Человека преследует тень | страница 31
— Ну вот и заходи! У нас по-простому, без долгих сборов.
И Ковач весело засмеялся.
Подошли к дому Гудова.
— Так зайдем, что ли?
— Можно и зайти!
Павел вытер у двери сапоги, скинул запыленную брезентовую тужурку, шагнул через порог.
— Милости просим, — по-старинному поклонилась ему уже немолодая женщина с повязанными густыми волосами и блеснула глазами. — Всегда гостям рады!
— Сеструха моя, Нюрка, — пояснил Ковач. — А это — Павел, старатель. Самый молодой и красивый, — тут же добавил он и захохотал, глядя на смущенного парня.
Павел неловко сунул Ковачу деньги, и тот сразу ушел. Анна проворно захлопотала у маленького стола под чистой белой скатертью, зазвенела тарелками, стаканами, вилками. Получалось у нее все ладно, красиво, так, что Павел, засмотревшись, улыбнулся.
— Кузьмич-то у нас в тайге, не придет сегодня, — певуче затоварила женщина. — А вам небось приелось все столовское?

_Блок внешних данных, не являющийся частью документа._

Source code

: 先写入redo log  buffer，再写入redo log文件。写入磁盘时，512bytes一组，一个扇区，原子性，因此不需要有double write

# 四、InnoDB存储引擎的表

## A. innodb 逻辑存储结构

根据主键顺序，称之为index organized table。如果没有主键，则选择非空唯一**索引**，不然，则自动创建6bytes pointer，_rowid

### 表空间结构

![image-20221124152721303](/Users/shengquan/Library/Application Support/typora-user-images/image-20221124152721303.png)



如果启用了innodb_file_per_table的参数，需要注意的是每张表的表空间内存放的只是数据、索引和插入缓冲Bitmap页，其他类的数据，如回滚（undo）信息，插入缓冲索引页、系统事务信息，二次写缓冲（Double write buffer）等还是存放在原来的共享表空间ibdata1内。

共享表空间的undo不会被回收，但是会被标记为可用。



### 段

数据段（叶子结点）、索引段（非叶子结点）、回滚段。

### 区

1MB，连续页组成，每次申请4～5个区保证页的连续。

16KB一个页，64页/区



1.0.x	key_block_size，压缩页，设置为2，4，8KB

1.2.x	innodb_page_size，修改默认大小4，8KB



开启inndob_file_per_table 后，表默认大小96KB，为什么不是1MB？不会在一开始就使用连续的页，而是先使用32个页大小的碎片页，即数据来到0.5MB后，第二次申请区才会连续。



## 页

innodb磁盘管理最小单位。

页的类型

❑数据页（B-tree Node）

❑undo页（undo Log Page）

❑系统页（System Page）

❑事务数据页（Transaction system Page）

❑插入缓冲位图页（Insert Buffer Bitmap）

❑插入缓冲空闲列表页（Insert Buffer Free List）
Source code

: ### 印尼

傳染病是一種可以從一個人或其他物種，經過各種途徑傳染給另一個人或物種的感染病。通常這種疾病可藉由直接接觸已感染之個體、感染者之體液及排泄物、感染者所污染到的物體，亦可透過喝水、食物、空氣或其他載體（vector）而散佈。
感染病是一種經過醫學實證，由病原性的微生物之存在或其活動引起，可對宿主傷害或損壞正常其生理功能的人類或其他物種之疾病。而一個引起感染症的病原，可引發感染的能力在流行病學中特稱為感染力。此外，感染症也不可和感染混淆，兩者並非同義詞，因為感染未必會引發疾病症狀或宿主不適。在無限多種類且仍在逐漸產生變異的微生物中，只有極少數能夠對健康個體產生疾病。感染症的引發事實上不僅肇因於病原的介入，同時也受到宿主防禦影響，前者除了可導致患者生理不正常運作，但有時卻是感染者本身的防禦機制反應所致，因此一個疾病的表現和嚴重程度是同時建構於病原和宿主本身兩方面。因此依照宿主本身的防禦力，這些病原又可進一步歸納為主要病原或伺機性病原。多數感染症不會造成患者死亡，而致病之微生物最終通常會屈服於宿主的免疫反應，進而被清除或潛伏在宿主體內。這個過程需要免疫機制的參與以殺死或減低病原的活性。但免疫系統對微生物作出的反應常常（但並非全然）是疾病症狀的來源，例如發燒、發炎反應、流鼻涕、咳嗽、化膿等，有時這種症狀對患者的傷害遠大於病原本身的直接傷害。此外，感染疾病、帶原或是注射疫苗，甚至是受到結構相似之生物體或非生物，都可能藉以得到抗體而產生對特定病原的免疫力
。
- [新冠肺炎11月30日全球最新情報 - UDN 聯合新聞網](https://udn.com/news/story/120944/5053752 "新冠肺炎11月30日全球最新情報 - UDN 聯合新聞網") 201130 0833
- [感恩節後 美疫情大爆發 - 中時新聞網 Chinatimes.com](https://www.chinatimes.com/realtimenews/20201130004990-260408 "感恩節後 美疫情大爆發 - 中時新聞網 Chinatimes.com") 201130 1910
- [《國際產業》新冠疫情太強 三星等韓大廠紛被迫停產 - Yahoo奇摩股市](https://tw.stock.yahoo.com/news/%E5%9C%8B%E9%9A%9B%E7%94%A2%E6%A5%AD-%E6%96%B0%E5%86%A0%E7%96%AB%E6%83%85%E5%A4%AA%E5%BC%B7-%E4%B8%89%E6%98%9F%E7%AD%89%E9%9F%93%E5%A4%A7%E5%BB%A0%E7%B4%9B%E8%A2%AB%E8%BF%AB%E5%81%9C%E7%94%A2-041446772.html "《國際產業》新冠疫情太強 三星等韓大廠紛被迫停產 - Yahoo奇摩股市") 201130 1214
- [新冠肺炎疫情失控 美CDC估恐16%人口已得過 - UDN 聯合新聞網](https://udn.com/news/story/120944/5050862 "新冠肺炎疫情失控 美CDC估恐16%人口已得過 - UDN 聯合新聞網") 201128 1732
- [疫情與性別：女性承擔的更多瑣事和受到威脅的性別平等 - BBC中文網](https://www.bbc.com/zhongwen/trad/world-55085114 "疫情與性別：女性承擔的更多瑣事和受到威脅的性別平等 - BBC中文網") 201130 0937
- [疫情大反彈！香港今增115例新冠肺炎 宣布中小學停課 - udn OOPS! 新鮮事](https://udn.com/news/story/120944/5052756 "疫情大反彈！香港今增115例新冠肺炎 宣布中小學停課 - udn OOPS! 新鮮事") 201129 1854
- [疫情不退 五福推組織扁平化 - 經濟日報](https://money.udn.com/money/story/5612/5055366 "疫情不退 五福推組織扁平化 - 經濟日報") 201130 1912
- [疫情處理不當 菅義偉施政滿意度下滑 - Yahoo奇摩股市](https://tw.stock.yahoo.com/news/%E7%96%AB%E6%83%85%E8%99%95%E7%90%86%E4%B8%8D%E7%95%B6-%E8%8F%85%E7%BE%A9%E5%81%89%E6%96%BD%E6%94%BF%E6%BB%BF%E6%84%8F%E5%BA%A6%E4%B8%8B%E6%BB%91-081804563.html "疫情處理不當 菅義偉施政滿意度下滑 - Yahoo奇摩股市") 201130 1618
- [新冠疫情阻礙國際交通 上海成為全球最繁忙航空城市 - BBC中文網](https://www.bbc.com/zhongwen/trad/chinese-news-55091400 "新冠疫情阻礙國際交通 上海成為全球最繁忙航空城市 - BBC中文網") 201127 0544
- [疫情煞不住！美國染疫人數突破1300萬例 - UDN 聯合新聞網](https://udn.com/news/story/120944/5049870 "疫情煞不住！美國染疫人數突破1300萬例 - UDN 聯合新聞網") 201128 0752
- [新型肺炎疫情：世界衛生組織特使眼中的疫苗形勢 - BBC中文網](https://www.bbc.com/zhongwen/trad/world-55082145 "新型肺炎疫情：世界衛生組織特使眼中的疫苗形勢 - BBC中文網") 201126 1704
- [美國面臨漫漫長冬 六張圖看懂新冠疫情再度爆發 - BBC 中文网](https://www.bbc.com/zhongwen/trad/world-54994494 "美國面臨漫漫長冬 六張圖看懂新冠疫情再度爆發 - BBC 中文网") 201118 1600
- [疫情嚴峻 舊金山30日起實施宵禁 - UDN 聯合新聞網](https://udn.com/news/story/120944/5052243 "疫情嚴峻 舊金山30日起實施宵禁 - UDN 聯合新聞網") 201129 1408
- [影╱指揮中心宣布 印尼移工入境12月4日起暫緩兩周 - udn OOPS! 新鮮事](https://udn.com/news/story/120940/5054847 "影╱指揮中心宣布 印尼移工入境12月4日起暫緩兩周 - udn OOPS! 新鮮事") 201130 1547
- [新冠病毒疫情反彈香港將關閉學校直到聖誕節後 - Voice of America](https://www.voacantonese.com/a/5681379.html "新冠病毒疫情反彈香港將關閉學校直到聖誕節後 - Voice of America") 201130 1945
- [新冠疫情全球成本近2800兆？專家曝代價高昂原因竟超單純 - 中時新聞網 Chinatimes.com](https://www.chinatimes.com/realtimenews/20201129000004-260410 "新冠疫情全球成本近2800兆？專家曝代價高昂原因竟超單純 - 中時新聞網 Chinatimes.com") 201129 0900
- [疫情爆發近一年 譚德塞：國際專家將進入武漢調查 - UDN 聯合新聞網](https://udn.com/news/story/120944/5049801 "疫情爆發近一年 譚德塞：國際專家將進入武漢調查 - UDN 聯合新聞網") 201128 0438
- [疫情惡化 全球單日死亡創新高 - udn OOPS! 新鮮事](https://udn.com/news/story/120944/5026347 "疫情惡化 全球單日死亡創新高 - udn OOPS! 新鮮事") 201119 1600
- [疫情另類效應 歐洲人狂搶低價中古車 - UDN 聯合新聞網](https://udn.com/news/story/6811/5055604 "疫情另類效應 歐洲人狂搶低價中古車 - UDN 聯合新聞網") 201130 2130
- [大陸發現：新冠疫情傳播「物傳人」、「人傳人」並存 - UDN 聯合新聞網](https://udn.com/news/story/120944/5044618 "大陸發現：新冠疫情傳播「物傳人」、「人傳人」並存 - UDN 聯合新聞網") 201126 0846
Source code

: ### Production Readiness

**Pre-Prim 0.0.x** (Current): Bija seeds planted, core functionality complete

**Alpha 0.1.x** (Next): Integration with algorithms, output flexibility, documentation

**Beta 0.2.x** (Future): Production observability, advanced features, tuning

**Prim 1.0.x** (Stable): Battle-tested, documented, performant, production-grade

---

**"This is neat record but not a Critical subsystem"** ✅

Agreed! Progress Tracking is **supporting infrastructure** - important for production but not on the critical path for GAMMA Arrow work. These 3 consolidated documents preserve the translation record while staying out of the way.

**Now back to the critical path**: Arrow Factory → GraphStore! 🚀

Брат у меня в столовой работает, а все норовит дома закусить...
Стол был уже накрыт, когда вернулся Ковач.
— Ай да сестра! — воскликнул он, потирая руки. — Ну прямо колдунья! Как разукрасила...
Ловко выбив пробку, он разлил водку в стаканы: себе и Павлу до краев, сестре наполовину и загнусавил, умело подражая попу:
— Да простит господь бог грехи наши! И монаси ее приемлють!
Павел быстро выпил, зажмурился, поддел вилкой плотный соленый грибок.
— Закусывайте, закусывайте чем бог послал, — угощала женщина, придвигая к Павлу тарелки.
Павел жадно ел, стараясь заглушить действие спиртного. К тому же все действительно было вкусным. А Ковач между тем без умолку говорил и говорил:
— Любил я в детстве подшутить над попом, что у нас в селе жил. Никто его не уважал за распутство и пьянство. А уж злой был — ужас. Коли поймает в саду, пропал, паря. А мы все равно яблоки у него воровали. Ну так вот. Однажды мужики меня научили. Пойди, говорят, покайся всенародно, что яблоки воровал да на чердаке стекла из рогатки бил. Да сделай так... Ну и втолковали мне, что сделать надобно. Поцеловал я отцу Паисию руку: простите, говорю, готов признаться во всех грехах всенародно.
Вывел он меня на амвон, обращается к верующим: «Слушайте отрока! Глаголет его устами истина!»
Я, как меня мужики научили, во весь голос и брякнул: «Знайте, мужики, все ваши дети рыжие — отца Паисия заслуга!» Шум поднялся, свалка. Бить меня начали. Сам я так и не понял тогда, в чем дело.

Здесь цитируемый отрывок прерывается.